(EXERCISE GOAL): From the line containing "Each line is" down to the line containing "411 136 1.35" in the records below, reproduce every line exactly, ends included, and omit all others.

§

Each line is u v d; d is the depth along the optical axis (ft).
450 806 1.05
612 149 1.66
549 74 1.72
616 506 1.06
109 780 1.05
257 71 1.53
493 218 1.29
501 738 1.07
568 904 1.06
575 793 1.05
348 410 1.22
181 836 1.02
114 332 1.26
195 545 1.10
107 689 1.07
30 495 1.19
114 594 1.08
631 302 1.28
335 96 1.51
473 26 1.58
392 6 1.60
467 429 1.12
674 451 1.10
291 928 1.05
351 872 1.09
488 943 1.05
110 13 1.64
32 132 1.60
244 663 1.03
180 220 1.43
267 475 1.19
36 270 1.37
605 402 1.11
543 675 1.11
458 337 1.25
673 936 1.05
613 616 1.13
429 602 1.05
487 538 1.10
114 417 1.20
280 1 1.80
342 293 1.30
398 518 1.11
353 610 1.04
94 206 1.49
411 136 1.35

§

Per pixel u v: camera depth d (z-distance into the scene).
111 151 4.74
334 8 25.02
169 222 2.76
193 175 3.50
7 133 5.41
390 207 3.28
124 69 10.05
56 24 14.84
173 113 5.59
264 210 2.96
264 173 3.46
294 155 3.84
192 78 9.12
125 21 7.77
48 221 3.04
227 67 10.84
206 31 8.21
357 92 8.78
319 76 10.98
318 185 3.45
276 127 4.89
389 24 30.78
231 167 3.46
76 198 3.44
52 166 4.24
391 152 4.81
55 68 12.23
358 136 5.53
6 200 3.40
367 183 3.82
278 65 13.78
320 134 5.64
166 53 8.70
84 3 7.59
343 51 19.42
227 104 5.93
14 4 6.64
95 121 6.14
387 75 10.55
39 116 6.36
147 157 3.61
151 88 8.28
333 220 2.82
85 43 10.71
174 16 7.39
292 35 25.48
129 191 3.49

§

(WRITTEN RESPONSE):
Each line is u v d; d is the depth along the optical axis (ft).
450 806 1.05
612 149 1.66
549 74 1.72
616 506 1.06
109 780 1.05
257 71 1.53
493 218 1.29
501 738 1.07
568 904 1.06
575 793 1.05
348 410 1.22
181 836 1.02
114 332 1.26
195 545 1.10
107 689 1.07
30 495 1.19
114 594 1.08
631 302 1.28
335 96 1.51
473 26 1.58
392 6 1.60
467 429 1.12
674 451 1.10
291 928 1.05
351 872 1.09
488 943 1.05
110 13 1.64
32 132 1.60
244 663 1.03
180 220 1.43
267 475 1.19
36 270 1.37
605 402 1.11
543 675 1.11
458 337 1.25
673 936 1.05
613 616 1.13
429 602 1.05
487 538 1.10
114 417 1.20
280 1 1.80
342 293 1.30
398 518 1.11
353 610 1.04
94 206 1.49
411 136 1.35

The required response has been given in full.